A quick brain teaser for you on this late Summer morning; aside from their initials, what do Cheryl Cole and Contact Centres have in common? They have both returned to the UK after failing to make it overseas. But all joking aside, the latter and somewhat less entertaining acronym has made the headlines recently, for after an era of overseas outsourcing it seems a trend is emerging towards brands bringing their contact centres back to the UK.
During this economic ‘winter of discontent’, opting for a domestic contact centre is becoming a way of aligning your brand and business with local values and, as our ever changing world spins dizzyingly on its axis and global economies morph in its wake, it appears that such hitherto money-spinning relocations could become a thing of the past.
This year Santander is moving operations back to the UK after receiving a high level of complaints, 165,000 in the latter half of 2010 alone. A spokesperson from the company stated that dealing with an off-shore contact centre caused “frustration that can lead to dissatisfaction”. The financial giant bolstered the news of its relocation with a branding overhaul and a new strapline, “driven to do better”, denoting its commitment to a better class of customer service. Societies are well accustomed to a global business environment, but it seems that consumers hesitate to embrace the notion of having their financial, sartorial or other needs dealt with by a call handler who could be many thousands of miles away, in a different time zone and who may well be fresh from a daily briefing about the goings on in Albert Square.
Rather than language issues or grievances over accents, a lack of cultural affinity is thought to be a key factor in the failure of some overseas contact centres to engage and satisfy customers. If a customer has a complex or contentious issue, any obstacle to empathy or understanding between the call handler and caller can escalate rapidly to a point where both brand and solution are irreparably marred. Having a conversation with an individual who relates and empathises with your issue and can analyse the problem within a shared cultural context is crucial to a satisfying and progressive business relationship.

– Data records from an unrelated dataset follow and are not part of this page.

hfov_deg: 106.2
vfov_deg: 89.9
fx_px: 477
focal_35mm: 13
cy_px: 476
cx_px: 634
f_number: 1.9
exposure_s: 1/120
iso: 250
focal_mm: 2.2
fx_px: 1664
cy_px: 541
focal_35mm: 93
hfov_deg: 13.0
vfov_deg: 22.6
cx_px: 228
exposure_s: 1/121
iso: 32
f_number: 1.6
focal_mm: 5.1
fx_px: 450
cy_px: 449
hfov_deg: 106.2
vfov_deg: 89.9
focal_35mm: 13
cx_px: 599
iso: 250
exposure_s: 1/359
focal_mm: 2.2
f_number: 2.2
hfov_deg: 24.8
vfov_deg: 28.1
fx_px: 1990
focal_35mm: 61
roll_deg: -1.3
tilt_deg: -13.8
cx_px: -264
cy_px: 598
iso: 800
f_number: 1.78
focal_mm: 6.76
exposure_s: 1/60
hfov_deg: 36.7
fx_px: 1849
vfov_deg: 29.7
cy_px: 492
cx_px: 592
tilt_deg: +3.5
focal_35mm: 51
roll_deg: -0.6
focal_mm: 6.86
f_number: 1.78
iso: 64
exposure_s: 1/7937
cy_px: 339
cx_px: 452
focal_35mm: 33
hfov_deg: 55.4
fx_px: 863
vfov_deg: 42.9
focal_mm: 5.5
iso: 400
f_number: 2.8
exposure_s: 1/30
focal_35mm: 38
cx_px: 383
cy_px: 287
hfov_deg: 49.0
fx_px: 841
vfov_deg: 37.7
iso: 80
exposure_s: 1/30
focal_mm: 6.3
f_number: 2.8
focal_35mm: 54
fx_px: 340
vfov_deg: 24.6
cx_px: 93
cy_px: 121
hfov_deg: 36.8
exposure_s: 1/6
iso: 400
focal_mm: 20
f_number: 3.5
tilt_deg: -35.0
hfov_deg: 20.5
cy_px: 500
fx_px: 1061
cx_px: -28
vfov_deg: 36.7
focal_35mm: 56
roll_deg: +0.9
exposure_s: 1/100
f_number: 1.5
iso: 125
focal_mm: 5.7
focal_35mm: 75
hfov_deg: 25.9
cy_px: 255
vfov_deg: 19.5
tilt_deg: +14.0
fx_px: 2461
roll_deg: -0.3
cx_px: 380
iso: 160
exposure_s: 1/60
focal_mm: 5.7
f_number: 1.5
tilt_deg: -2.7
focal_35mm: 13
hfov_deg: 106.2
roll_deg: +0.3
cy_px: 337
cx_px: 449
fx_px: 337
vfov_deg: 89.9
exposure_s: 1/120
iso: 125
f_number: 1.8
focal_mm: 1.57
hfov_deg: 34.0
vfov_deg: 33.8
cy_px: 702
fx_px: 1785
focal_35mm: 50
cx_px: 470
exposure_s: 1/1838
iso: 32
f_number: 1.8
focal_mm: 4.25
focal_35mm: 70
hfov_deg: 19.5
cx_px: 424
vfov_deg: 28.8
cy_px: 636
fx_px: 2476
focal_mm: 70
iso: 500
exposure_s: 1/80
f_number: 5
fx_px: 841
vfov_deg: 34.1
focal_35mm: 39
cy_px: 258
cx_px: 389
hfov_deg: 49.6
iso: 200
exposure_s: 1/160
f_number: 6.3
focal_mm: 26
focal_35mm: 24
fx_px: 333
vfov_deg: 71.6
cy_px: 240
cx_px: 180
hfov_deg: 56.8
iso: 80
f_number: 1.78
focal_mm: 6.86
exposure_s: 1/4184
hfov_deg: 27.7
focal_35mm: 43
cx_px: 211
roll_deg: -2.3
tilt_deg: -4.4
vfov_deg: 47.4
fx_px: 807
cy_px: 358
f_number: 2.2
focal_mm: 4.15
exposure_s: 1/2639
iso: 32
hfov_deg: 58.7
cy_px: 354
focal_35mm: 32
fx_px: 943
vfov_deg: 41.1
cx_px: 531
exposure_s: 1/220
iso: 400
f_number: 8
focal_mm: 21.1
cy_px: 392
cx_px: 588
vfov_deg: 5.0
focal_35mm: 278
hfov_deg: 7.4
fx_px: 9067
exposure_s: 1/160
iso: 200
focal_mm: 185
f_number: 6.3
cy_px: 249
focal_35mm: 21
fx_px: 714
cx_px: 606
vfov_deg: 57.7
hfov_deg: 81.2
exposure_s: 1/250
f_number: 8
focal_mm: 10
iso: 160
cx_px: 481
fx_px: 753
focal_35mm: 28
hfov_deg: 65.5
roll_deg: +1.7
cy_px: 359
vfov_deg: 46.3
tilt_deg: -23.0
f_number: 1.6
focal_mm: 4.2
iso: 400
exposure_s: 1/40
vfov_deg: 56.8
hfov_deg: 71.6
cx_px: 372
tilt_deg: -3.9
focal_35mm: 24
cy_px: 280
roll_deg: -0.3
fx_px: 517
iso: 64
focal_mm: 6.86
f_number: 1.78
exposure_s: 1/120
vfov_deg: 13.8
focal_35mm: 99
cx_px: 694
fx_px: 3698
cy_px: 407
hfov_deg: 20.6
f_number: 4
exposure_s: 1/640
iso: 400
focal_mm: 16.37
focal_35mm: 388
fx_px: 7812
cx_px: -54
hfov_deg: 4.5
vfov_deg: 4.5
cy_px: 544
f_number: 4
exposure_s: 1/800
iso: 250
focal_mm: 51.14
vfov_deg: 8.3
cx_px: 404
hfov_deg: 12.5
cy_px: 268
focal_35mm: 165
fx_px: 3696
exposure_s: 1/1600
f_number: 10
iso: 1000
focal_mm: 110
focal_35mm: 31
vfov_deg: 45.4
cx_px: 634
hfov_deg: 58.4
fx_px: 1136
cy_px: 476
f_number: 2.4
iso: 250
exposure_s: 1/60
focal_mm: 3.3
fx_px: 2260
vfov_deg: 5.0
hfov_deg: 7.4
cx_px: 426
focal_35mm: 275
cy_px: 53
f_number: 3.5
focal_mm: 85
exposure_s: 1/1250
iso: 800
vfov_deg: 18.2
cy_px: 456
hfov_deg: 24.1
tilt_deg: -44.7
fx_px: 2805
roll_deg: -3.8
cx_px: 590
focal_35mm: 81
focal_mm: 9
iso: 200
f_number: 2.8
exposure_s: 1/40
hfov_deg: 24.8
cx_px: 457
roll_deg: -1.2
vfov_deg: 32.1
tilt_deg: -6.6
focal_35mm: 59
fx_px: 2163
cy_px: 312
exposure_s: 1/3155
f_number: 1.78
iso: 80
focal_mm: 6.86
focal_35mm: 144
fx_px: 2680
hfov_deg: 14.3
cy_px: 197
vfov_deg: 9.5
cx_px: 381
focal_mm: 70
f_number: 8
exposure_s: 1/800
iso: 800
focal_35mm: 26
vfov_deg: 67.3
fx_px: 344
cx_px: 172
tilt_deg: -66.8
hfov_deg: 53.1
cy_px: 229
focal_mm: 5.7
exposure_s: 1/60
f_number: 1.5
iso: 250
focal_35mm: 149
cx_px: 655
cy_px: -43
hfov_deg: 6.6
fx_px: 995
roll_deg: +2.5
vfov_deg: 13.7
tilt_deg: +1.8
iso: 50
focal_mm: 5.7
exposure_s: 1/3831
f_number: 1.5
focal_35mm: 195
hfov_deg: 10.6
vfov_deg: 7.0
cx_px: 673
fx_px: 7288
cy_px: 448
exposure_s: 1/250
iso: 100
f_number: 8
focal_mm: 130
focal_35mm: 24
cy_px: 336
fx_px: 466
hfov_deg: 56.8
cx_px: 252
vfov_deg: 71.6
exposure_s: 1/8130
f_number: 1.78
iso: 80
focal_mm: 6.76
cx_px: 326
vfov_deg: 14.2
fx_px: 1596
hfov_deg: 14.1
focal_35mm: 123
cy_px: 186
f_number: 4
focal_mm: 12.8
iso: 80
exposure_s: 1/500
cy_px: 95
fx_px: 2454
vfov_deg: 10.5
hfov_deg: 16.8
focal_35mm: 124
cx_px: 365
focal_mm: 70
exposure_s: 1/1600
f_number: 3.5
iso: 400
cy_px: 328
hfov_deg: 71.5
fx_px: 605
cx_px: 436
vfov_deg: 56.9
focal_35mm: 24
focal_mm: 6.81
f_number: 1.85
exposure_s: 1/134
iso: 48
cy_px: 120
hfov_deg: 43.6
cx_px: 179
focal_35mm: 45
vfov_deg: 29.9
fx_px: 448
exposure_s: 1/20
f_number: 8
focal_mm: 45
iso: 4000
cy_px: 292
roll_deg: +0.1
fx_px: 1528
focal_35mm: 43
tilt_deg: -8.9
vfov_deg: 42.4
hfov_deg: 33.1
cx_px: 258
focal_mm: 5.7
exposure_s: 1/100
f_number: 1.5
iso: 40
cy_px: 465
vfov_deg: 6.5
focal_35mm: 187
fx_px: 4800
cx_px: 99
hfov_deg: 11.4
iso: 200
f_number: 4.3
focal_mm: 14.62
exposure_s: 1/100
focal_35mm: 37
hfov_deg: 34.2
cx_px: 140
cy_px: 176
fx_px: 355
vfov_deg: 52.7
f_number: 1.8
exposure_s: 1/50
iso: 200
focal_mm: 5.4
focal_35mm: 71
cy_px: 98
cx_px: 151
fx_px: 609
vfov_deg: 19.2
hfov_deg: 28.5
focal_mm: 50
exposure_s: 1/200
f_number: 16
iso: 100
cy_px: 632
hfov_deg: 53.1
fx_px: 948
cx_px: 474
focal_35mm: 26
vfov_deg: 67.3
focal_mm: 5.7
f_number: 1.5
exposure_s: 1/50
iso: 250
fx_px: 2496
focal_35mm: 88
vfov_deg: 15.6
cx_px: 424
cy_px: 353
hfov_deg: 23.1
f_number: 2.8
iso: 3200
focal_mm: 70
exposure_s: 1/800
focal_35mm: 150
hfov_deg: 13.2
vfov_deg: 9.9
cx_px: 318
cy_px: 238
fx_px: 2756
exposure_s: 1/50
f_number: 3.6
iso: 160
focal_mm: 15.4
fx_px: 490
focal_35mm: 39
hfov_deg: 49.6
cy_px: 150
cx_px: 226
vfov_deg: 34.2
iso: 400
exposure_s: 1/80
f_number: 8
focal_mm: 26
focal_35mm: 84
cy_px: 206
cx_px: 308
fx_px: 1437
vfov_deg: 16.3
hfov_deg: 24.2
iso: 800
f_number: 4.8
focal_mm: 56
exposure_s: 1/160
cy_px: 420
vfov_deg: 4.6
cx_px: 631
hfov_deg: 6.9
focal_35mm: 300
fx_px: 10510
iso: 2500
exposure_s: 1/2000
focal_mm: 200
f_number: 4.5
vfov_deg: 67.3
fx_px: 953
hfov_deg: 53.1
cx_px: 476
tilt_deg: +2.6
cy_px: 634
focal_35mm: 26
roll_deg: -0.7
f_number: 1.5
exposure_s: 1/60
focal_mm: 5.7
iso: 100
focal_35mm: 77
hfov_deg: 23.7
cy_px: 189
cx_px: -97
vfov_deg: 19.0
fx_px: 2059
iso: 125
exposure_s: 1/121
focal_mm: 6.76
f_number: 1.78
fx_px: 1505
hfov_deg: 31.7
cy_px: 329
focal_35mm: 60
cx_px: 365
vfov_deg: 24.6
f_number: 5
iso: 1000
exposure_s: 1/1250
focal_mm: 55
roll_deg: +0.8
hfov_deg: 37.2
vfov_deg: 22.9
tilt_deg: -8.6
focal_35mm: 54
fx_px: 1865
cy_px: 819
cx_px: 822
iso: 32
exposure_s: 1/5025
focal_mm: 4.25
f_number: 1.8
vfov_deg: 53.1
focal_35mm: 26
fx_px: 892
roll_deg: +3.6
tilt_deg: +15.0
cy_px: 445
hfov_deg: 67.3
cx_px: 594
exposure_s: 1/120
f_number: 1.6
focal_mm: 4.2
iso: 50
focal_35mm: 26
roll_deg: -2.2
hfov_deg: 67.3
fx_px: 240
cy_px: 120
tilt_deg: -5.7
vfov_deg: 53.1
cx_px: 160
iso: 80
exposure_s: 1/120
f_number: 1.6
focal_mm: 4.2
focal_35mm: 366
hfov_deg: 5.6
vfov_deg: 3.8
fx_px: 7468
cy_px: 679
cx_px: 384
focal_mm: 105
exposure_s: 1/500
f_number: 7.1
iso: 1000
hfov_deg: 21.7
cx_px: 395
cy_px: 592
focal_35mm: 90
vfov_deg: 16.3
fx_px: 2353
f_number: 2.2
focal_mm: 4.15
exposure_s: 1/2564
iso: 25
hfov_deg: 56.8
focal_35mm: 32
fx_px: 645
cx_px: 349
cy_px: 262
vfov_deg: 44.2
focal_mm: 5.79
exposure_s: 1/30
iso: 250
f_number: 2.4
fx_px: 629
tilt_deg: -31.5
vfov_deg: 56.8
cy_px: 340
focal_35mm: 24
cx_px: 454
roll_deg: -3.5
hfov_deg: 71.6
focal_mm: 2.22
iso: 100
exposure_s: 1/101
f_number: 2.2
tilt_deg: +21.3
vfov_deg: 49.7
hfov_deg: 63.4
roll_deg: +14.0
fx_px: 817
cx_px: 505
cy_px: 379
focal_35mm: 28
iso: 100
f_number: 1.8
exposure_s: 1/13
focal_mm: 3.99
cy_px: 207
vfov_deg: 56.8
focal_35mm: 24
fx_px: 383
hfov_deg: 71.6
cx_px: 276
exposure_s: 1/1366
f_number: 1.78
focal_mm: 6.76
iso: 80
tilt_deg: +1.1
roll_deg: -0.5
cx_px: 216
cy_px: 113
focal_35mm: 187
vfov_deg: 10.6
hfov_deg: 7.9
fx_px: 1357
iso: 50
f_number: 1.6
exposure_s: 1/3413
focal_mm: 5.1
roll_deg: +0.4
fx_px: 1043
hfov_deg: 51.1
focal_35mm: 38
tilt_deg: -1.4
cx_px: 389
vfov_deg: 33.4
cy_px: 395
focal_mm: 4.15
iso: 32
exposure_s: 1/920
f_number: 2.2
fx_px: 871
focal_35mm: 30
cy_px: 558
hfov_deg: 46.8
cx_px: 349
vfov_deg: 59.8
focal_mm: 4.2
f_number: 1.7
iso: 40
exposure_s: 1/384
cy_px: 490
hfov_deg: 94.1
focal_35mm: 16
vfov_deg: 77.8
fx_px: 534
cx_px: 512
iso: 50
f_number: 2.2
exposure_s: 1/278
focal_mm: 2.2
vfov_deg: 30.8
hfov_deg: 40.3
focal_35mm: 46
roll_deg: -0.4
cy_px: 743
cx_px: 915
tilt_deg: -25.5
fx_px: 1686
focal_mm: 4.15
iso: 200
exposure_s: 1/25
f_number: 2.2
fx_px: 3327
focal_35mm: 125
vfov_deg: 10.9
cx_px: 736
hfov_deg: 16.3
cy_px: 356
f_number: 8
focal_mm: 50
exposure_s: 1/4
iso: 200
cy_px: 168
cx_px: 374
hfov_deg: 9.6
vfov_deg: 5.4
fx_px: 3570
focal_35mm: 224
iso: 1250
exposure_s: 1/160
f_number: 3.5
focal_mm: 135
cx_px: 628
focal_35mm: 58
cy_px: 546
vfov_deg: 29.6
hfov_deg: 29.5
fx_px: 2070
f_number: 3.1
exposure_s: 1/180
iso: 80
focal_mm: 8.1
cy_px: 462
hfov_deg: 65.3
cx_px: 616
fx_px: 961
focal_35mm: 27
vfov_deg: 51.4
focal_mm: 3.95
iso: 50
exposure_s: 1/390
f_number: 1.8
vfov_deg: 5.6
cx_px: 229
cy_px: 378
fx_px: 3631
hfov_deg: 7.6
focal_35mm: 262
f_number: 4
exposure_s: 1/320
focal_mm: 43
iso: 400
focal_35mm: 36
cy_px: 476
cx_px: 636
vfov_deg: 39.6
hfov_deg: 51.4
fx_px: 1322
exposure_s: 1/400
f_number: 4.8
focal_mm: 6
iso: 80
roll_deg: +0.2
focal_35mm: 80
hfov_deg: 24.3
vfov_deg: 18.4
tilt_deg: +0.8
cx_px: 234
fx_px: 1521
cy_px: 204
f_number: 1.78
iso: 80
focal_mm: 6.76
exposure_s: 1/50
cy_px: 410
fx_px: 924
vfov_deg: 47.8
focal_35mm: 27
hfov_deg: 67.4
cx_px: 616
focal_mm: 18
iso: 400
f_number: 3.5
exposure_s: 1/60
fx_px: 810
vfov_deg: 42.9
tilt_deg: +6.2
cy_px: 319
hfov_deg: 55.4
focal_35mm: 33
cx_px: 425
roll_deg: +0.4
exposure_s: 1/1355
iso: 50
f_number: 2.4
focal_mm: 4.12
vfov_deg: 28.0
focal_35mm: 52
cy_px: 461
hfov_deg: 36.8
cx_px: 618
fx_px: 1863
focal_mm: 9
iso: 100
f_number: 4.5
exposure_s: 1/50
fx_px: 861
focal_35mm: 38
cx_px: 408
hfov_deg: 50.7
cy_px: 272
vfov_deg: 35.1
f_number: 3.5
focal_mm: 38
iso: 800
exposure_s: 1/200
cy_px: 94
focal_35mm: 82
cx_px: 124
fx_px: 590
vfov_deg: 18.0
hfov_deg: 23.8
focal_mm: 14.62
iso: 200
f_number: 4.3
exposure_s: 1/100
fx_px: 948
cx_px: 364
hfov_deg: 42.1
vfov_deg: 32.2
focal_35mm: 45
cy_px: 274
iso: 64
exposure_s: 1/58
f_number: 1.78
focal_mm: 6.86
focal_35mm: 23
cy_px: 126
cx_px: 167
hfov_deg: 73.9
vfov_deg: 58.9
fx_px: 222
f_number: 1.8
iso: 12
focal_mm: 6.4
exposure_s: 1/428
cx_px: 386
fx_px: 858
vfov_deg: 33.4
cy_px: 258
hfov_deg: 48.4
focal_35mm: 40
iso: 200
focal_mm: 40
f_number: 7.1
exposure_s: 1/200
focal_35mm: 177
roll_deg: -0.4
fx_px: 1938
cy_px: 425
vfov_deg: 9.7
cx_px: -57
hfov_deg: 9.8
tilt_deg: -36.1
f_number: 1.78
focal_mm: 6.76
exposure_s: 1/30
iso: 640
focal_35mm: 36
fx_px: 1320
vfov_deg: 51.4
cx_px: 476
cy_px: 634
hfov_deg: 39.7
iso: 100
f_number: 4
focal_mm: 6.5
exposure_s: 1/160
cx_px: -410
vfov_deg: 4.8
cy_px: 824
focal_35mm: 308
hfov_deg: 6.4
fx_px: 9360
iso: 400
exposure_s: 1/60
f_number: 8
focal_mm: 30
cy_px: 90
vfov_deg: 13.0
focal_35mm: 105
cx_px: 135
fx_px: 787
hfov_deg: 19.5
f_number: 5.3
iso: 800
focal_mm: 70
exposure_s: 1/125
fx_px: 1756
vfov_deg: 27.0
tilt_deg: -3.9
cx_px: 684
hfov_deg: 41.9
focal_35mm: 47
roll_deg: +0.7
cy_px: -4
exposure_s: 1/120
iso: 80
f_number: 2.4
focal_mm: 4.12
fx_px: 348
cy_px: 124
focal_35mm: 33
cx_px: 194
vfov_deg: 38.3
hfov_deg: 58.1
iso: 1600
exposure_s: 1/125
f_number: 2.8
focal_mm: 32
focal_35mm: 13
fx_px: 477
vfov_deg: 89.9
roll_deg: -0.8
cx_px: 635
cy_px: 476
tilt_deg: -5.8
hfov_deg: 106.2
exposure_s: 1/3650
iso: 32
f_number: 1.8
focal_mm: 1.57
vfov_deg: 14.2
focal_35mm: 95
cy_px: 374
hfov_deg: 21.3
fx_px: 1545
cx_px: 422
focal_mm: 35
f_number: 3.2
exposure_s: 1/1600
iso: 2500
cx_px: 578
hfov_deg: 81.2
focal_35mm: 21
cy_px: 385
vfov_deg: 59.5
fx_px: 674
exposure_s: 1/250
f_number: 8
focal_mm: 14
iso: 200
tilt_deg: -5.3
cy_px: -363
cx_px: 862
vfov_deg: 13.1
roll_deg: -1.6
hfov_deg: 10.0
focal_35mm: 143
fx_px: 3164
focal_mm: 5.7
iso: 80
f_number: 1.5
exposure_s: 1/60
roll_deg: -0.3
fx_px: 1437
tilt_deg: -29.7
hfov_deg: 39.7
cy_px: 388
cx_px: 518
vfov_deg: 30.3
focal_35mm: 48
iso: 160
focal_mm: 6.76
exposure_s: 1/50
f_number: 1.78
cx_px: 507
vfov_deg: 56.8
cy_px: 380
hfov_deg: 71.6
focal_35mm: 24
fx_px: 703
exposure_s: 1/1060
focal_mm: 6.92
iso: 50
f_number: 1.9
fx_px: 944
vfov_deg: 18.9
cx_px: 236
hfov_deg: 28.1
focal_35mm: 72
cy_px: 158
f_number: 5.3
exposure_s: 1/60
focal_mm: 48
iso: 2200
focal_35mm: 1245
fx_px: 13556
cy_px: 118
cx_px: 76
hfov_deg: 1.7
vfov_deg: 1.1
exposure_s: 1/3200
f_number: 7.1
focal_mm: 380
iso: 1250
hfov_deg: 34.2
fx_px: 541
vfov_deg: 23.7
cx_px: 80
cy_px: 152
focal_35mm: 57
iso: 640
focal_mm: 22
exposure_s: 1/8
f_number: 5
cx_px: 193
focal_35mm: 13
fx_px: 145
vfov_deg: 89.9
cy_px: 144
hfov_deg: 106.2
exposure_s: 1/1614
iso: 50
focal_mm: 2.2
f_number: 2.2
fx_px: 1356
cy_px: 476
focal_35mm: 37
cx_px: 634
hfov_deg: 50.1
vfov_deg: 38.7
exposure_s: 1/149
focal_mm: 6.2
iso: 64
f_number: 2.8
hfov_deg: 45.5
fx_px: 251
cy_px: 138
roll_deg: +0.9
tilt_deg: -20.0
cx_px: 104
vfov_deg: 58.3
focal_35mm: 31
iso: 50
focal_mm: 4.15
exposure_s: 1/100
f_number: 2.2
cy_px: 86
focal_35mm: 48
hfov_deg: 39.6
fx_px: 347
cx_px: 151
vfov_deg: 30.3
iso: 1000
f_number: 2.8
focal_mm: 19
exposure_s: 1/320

Telecoms provider, New Call Telecom also recently returned to the UK after discovering the disparities in call efficiency between the UK and their outsourced offices in India. Speaking to the Economic Times CEO Nigel Eastwood asserted; “The average (call) handling time in the UK is three minutes. But if you go out to India you add another minute, unless it is a very efficient operation… we can actually reduce the head count with the saving”
During the earlier stages of relocations to India, low property and salary rates warranted the move, but in recent times inflation and prices have increased; Indian wages are expected to rise 13% over the next year. In short, what was working economically for businesses is no longer working for them or their customers. At New Call’s new offices in Burnley, Lancashire the rental cost in pounds per square foot is similar to that in major Indian cities and the area has good scope for an economicaly viable workforce. In addition, there are no extra costs for transporting managers or other staff to review progress on site and manage any issues.
As economic pressures mount throughout the world notions of patriotism come to the fore and businesses that show themselves to be supporting local economies and communities receive praise in the media and from politicians. Brands will undoubtedly be using Santander et al as litmus tests for their own future strategies. Astute brands know that failing to listen to the needs of their customers is integral to on-going success. It could be that consumer’s disaffection continues to pull the tide that will cause the sea change.